| PROBLEM TO WORK ON |
Start at the line in the entries below that contains "гладкой, нежной текстурой, придающей ему", stop at the line that contains "Bitte im Tierheim persönlich o", and output exactly the lines in that span, both ends included.

──────── MATERIAL SUPPLIED

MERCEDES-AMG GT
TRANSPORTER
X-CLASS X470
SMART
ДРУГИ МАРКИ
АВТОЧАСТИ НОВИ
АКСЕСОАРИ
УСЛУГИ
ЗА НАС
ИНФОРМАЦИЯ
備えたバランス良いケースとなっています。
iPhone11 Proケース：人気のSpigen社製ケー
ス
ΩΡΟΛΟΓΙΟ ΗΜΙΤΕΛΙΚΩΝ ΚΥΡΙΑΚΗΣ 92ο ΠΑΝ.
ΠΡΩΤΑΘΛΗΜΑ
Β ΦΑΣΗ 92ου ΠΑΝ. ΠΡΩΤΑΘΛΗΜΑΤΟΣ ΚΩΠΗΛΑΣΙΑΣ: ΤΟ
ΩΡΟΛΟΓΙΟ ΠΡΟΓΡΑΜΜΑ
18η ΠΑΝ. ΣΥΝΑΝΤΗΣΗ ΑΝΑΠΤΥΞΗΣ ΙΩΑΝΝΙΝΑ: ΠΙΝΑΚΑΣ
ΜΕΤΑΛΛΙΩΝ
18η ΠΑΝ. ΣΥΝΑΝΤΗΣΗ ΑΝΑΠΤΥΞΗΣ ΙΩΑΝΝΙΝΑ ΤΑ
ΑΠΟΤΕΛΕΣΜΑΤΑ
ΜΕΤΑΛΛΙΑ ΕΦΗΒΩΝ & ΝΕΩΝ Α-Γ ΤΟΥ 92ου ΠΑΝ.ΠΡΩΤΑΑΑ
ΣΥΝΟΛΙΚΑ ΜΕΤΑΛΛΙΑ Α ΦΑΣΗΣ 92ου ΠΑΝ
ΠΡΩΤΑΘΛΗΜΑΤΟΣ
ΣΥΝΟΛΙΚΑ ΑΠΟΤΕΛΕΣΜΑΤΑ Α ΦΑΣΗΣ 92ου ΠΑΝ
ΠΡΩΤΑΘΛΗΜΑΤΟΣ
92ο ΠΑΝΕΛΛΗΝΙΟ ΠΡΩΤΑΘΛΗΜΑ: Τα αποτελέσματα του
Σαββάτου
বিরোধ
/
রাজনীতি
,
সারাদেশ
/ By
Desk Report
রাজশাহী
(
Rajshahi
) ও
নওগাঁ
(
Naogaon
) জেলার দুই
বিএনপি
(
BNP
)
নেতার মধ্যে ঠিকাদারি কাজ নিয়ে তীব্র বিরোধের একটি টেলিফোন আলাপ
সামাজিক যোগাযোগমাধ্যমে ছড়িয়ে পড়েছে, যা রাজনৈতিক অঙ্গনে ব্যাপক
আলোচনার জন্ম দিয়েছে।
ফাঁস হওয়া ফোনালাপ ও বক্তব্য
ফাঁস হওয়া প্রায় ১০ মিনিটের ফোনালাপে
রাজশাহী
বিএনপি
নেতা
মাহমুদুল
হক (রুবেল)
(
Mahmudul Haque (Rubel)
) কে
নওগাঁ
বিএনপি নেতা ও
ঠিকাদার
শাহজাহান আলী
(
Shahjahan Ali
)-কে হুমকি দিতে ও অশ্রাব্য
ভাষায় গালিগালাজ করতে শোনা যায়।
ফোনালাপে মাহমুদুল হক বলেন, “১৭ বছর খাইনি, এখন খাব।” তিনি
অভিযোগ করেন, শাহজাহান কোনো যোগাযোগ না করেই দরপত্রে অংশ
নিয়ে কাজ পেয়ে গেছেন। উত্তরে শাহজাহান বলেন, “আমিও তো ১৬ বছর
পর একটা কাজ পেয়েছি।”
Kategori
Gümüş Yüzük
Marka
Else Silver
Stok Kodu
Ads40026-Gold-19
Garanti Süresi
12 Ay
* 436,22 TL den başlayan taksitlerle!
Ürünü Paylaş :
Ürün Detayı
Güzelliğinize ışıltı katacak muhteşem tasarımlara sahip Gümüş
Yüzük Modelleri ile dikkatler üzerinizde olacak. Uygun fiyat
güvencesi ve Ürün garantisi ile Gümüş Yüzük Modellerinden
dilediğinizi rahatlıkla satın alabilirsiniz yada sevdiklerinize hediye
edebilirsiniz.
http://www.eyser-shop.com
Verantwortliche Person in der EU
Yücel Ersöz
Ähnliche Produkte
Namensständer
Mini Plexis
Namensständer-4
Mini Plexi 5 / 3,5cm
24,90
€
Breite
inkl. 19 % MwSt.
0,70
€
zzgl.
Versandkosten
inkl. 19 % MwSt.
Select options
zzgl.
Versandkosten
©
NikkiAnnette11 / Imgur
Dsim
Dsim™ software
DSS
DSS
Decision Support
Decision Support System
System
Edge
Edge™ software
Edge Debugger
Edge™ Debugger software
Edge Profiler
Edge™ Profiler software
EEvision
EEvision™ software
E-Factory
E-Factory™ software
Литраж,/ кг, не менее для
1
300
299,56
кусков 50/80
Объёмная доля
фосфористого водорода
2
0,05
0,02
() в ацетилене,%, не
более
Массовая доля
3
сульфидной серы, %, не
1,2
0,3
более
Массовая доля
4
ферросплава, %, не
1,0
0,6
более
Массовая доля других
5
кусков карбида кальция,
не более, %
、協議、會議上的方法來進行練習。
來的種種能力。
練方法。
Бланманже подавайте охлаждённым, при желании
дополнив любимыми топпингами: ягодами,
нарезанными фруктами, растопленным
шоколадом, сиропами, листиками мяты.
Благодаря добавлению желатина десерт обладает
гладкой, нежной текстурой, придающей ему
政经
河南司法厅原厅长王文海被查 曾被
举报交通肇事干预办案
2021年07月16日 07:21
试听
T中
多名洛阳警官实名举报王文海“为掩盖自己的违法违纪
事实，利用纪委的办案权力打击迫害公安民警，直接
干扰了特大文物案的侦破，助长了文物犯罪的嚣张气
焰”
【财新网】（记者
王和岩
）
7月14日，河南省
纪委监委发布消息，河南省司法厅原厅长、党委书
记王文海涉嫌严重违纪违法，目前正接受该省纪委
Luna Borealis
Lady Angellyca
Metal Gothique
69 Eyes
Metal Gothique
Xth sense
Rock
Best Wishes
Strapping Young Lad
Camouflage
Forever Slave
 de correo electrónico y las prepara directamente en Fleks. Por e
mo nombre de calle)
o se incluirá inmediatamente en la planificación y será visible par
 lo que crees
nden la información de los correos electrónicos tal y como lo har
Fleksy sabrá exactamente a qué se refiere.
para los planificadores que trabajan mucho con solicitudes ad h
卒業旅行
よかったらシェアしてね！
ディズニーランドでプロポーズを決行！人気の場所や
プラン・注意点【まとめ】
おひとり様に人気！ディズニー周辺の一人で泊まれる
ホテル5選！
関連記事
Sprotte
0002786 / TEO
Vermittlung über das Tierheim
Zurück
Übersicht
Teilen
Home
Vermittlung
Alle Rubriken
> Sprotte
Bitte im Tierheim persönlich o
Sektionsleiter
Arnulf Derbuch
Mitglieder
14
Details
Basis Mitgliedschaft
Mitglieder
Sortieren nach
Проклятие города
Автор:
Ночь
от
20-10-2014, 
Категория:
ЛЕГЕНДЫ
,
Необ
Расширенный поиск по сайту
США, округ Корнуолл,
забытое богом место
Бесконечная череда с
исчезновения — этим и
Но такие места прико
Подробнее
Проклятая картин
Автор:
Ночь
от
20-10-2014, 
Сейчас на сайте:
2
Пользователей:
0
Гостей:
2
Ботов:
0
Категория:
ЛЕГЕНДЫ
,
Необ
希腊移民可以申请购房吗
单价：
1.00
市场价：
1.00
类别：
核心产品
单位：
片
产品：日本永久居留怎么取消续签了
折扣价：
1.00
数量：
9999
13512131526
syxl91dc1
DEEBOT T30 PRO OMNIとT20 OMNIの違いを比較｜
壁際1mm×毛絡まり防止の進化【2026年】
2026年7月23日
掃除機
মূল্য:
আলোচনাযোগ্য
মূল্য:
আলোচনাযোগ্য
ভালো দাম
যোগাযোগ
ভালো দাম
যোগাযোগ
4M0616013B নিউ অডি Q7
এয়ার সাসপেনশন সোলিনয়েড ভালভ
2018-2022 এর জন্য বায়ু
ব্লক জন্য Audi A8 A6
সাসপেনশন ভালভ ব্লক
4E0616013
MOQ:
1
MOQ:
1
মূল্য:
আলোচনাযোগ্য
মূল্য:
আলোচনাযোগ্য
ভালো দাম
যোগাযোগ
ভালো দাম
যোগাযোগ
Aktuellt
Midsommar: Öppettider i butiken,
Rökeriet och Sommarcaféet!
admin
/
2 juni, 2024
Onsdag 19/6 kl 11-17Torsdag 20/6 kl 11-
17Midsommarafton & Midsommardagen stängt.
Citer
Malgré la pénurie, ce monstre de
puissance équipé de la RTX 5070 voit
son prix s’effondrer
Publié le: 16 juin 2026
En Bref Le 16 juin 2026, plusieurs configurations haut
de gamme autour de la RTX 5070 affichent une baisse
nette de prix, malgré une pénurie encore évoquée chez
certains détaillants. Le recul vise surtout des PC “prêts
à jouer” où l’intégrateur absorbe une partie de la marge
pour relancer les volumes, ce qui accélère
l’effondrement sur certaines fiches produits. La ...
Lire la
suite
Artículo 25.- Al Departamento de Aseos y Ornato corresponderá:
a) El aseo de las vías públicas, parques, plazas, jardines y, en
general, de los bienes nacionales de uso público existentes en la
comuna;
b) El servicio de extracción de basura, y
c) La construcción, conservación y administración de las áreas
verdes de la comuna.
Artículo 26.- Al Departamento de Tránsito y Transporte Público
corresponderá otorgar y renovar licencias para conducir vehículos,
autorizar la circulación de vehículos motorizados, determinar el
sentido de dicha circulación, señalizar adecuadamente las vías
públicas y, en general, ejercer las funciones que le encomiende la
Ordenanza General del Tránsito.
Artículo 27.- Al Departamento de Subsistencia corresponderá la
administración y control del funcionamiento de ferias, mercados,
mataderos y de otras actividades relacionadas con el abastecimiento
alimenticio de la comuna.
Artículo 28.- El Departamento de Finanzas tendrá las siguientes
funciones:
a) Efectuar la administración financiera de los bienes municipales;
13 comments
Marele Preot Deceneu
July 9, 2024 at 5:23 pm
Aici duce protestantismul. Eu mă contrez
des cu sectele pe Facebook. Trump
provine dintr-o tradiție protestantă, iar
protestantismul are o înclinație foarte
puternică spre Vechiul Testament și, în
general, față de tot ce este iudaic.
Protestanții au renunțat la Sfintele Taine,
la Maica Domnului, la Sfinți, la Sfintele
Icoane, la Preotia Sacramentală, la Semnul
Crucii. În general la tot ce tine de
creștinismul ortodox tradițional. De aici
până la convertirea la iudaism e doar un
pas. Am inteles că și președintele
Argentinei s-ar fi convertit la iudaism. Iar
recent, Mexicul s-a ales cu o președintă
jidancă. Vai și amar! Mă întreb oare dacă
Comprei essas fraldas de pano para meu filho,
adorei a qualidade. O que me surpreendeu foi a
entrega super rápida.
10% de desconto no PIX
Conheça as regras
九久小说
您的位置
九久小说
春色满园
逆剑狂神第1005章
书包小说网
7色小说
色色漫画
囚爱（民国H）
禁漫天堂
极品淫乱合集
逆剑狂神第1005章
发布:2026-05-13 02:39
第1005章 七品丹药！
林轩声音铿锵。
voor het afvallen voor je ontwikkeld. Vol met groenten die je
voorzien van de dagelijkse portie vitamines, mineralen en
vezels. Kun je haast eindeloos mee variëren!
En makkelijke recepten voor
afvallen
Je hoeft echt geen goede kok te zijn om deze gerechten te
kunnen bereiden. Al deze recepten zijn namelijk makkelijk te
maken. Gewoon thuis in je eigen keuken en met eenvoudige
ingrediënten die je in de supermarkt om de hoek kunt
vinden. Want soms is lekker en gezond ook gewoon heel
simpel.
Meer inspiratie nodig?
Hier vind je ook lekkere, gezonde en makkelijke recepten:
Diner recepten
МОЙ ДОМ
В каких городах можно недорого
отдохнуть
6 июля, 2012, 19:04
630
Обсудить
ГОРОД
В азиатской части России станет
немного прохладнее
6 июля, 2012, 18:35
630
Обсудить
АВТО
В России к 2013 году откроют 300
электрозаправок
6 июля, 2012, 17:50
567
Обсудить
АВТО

────────────────

| WRITTEN RESPONSE |
гладкой, нежной текстурой, придающей ему
政经
河南司法厅原厅长王文海被查 曾被
举报交通肇事干预办案
2021年07月16日 07:21
试听
T中
多名洛阳警官实名举报王文海“为掩盖自己的违法违纪
事实，利用纪委的办案权力打击迫害公安民警，直接
干扰了特大文物案的侦破，助长了文物犯罪的嚣张气
焰”
【财新网】（记者
王和岩
）
7月14日，河南省
纪委监委发布消息，河南省司法厅原厅长、党委书
记王文海涉嫌严重违纪违法，目前正接受该省纪委
Luna Borealis
Lady Angellyca
Metal Gothique
69 Eyes
Metal Gothique
Xth sense
Rock
Best Wishes
Strapping Young Lad
Camouflage
Forever Slave
 de correo electrónico y las prepara directamente en Fleks. Por e
mo nombre de calle)
o se incluirá inmediatamente en la planificación y será visible par
 lo que crees
nden la información de los correos electrónicos tal y como lo har
Fleksy sabrá exactamente a qué se refiere.
para los planificadores que trabajan mucho con solicitudes ad h
卒業旅行
よかったらシェアしてね！
ディズニーランドでプロポーズを決行！人気の場所や
プラン・注意点【まとめ】
おひとり様に人気！ディズニー周辺の一人で泊まれる
ホテル5選！
関連記事
Sprotte
0002786 / TEO
Vermittlung über das Tierheim
Zurück
Übersicht
Teilen
Home
Vermittlung
Alle Rubriken
> Sprotte
Bitte im Tierheim persönlich o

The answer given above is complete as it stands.